Sunday, August 08, 2004

Where’s my hatchet? I need to cut something down.

It has been close to two weeks since Kara and I arrived in Doha and things are going well. On the whole at least but there are some little things that are getting to me. I was told that it would take about two weeks to two months and then all of a sudden you explode. Then you deal with it and everything is better. Well I thought that wouldn’t be an issue for me. I get here, I had my list and everything seemed to be going well. I missed a couple of things but nothing major so what could go wrong. Driving has been a little intense but as long as I don’t talk on my mobile (did I mention it is pronounced moe-b-aisle here?) I’m fine. Kara has even started driving and has been pretty good at it. Then again there are the little things.

First of all, our stuff has not shown up. I have enough clothes and all that, but sometimes you just want your own stuff. I’m not worried about having it. I’m worried about it sitting in some customs warehouse wilting under its own weight. I’m also worried that we packed too much and we have a big bill waiting for us once everything is weighed.

Next stress. My stinking hard drive that I took out of my computer and hand carried on my way over here in its original packing so it wouldn’t get jacked up is now jacked up. We got a loaner computer here so I just plugged it in and got the infamous blue screen. Nice, thank you x-ray machines. Die. So I figure hey just plug it in and boot off the original hard drive in the borrowed computer and read from my important one. Well I don’t have the right cable. Since there is not a Best Buy here computer equipment is kind of hit or miss. Well I thought I hit when I saw the cable I needed for sale in an antique store out of all places. Well get this, they are not for sale just decorations. Freaking computer equipment for decorations in an antique store.

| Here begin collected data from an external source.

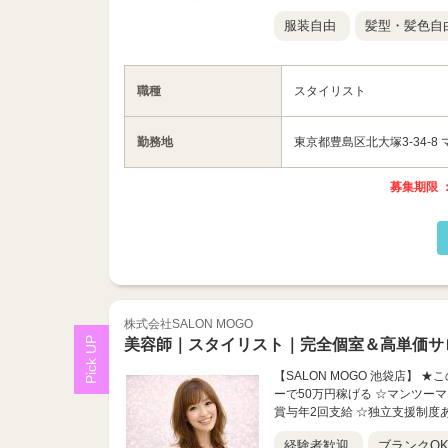
服装自由
髪型・髪色自
職種
スタイリスト
勤務地
東京都豊島区北大塚3-34-8
募集期限 ：
株式会社SALON MOGO
美容師｜スタイリスト｜完全個室＆高単価サ
【SALON MOGO 池袋店】 
ーで50万円稼げる ☆マンツーマン
賞与年2回支給 ☆独立支援制度あり
経験者歓迎
ブランクO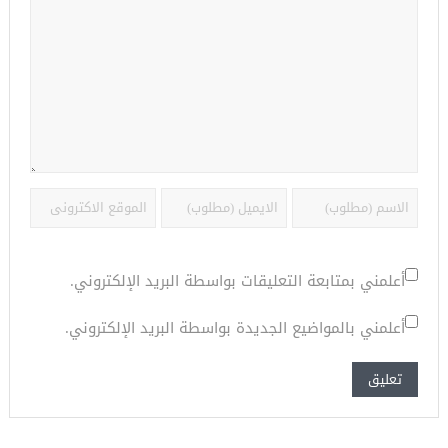
أعلمني بمتابعة التعليقات بواسطة البريد الإلكتروني.
أعلمني بالمواضيع الجديدة بواسطة البريد الإلكتروني.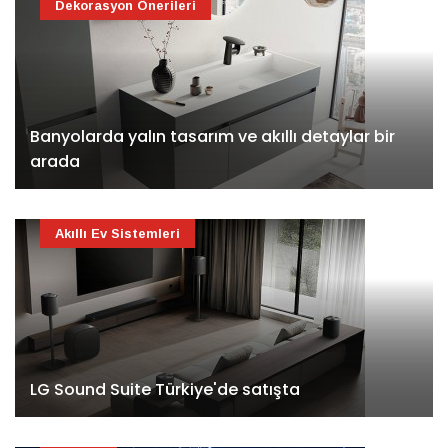
Dekorasyon Önerileri
Banyolarda yalın tasarım ve akıllı detaylar bir
arada
Akıllı Ev Sistemleri
LG Sound Suite Türkiye'de satışta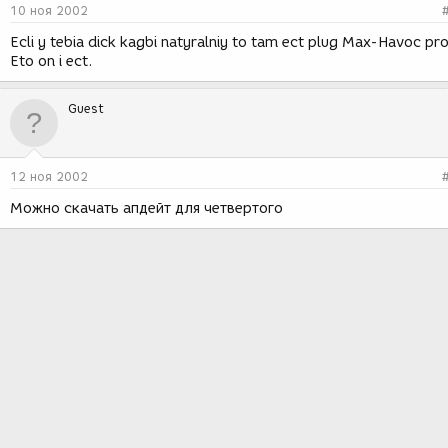
10 ноя 2002
Ecli y tebia dick kagbi natyralniy to tam ect plug Max-Havoc pro
Eto on i ect.
Guest
12 ноя 2002
Можно скачать апдейт для четвертого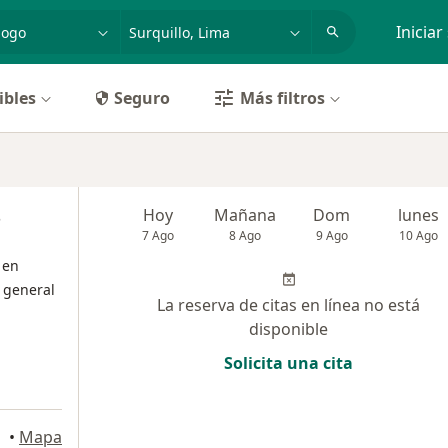
dad, enfermedad o nombre
p. ej. Lima
Iniciar
ibles
Seguro
Más filtros
s
Hoy
Mañana
Dom
lunes
7 Ago
8 Ago
9 Ago
10 Ago
 en
 general
La reserva de citas en línea no está
disponible
Solicita una cita
lores
•
Mapa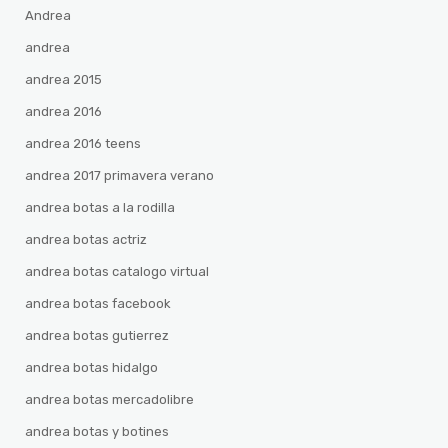
Andrea
andrea
andrea 2015
andrea 2016
andrea 2016 teens
andrea 2017 primavera verano
andrea botas a la rodilla
andrea botas actriz
andrea botas catalogo virtual
andrea botas facebook
andrea botas gutierrez
andrea botas hidalgo
andrea botas mercadolibre
andrea botas y botines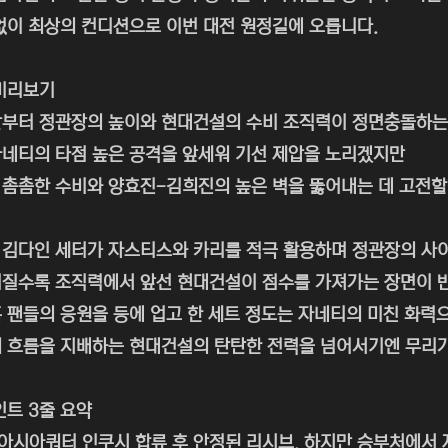
없이 최상의 컨디션으로 이번 대전 원정길에 오릅니다.
미리보기
부터 정관장의 높이와 현대건설의 수비 조직력이 정면충돌하는
네티의 타점 높은 공격을 앞세워 기선 제압을 노리겠지만
촘촘한 수비와 양효진-김희진의 높은 벽을 뚫어내는 데 고전할
김다인 세터가 자스티스와 카리를 적극 활용하며 정관장의 사이
질수록 조직력에서 앞선 현대건설이 점수를 가져가는 장면이 
 팬들의 응원을 등에 업고 한 세트 정도는 자네티의 미친 화력
 흐름을 지배하는 현대건설의 탄탄한 전력을 넘어서기엔 무리가
인트 3줄 요약
 아시아쿼터 인쿠시 합류 후 안정된 리시브. 하지만 승부처에서 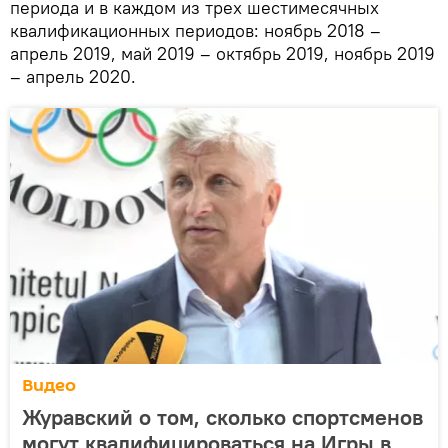
периода и в каждом из трех шестимесячных
квалификационных периодов: ноябрь 2018 –
апрель 2019, май 2019 – октябрь 2019, ноябрь 2019
– апрель 2020.
Видео
Журавский о том, сколько спортсменов
могут квалифицироваться на Игры в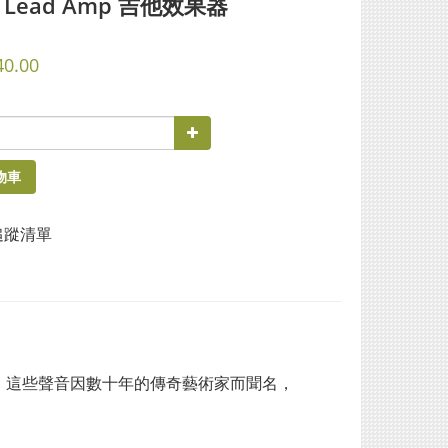
r Lead Amp 吉他效果器
40.00
物車
追蹤清單
擴大機聲音，這些聲音因數十年的傳奇藝術家而聞名，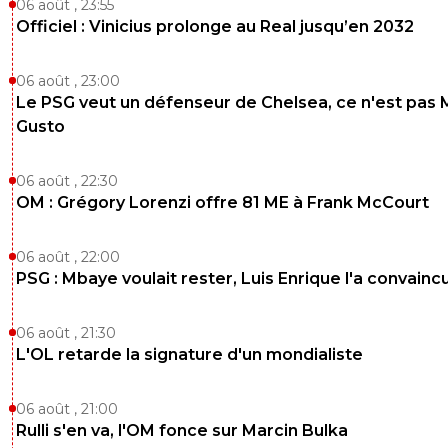
06 août , 23:55
Officiel : Vinicius prolonge au Real jusqu’en 2032
06 août , 23:00
Le PSG veut un défenseur de Chelsea, ce n'est pas 
Gusto
06 août , 22:30
OM : Grégory Lorenzi offre 81 ME à Frank McCourt
06 août , 22:00
PSG : Mbaye voulait rester, Luis Enrique l'a convainc
06 août , 21:30
L'OL retarde la signature d'un mondialiste
06 août , 21:00
Rulli s'en va, l'OM fonce sur Marcin Bulka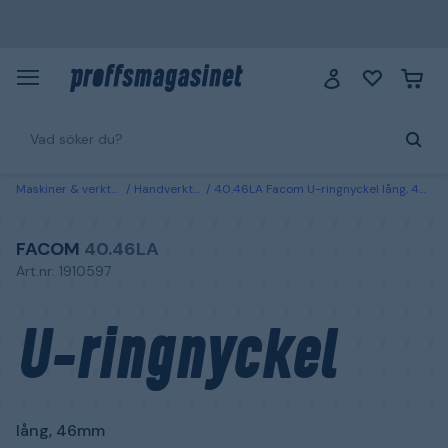
Maskiner & verktyg
Handverktyg
40.46LA Facom U-ringnyckel lång, 46mm
FACOM
40.46LA
Art.nr: 1910597
U-ringnyckel
lång, 46mm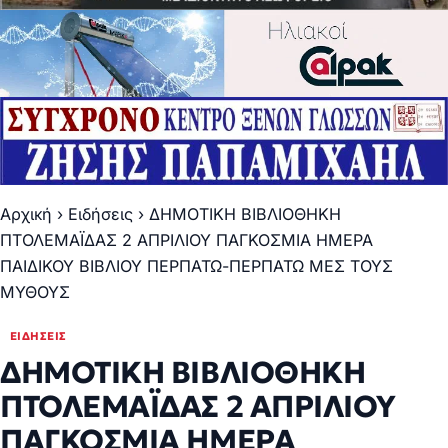
Αρχική
›
Ειδήσεις
›
ΔΗΜΟΤΙΚΗ ΒΙΒΛΙΟΘΗΚΗ
ΠΤΟΛΕΜΑΪΔΑΣ 2 ΑΠΡΙΛΙΟΥ ΠΑΓΚΟΣΜΙΑ ΗΜΕΡΑ
ΠΑΙΔΙΚΟΥ ΒΙΒΛΙΟΥ ΠΕΡΠΑΤΩ-ΠΕΡΠΑΤΩ ΜΕΣ ΤΟΥΣ
ΜΥΘΟΥΣ
ΕΙΔΉΣΕΙΣ
ΔΗΜΟΤΙΚΗ ΒΙΒΛΙΟΘΗΚΗ
ΠΤΟΛΕΜΑΪΔΑΣ 2 ΑΠΡΙΛΙΟΥ
ΠΑΓΚΟΣΜΙΑ ΗΜΕΡΑ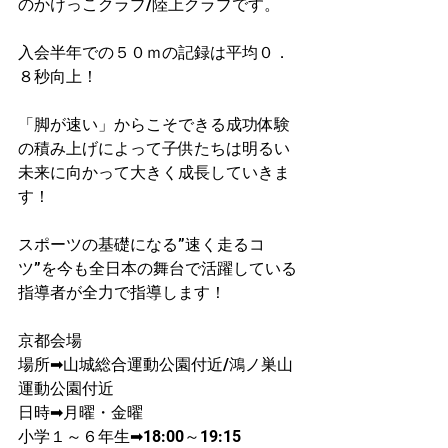
のかけっこクラブ/陸上クラブです。
入会半年での５０ｍの記録は平均０．
８秒向上！​
「脚が速い」からこそできる成功体験
の積み上げによって子供たちは明るい
未来に向かって大きく成長していきま
す！
スポーツの基礎になる”速く走るコ
ツ”を今も全日本の舞台で活躍している
指導者が​全力で指導します！
京都会場
場所➡山城総合運動公園付近/鴻ノ巣山
運動公園付近
日時➡月曜・金曜
​小学１～６年生➡18:00～19:15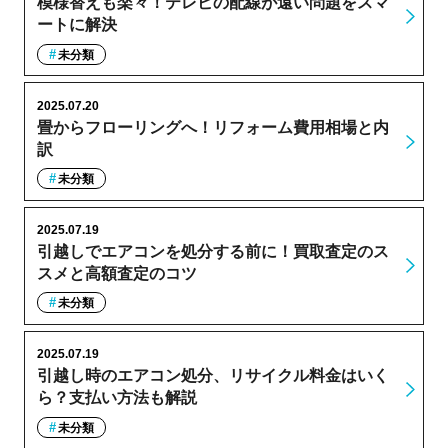
模様替えも楽々！テレビの配線が遠い問題をスマ
ートに解決
未分類
2025.07.20
畳からフローリングへ！リフォーム費用相場と内
訳
未分類
2025.07.19
引越しでエアコンを処分する前に！買取査定のス
スメと高額査定のコツ
未分類
2025.07.19
引越し時のエアコン処分、リサイクル料金はいく
ら？支払い方法も解説
未分類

Last complaint. Growing up a white protestant male in the US, otherwise know as a WASP, does not help to prepare you for discrimination too much. Growing up I knew discrimination was wrong and I would like to say that I spoke up against it more times then not. Even though I knew it was wrong I still did not know what it felt like. I don’t want to compare this to what too many people have faced in the US. Even if it is only a small amount it is a distinct feeling that I have now tasted. This has probably been the biggest thing for me to get over which I have not yet. For the most part people are wonderful and I’m treated very well. I’m seen as a good resource but definitely not an equal to the local population. It just so happens that I can handle a lot of things but arrogance is not one of them. It’s shown by my parking space being taken, little kids throwing popcorn at the movies, the way people drive and the lack of interaction that takes place. I’m not sitting in the corner crying woe is me but it has really heated me up. I imagine that I will overcome this but it is my current burden. I think this is definite distinction between what I’m feeling and what people back in the states feel. I will eventually leave this place and come back home. I can handle them seeing me as a visitor and not an equal. What would it be like to be treated that way in your own home? I will probably never know.

1 Comments:

Blogger Eric Webb said...

Dude that sucks. I especially like the "computer parts as decorations in an antique store" That's classic! I'm sure it will all work out.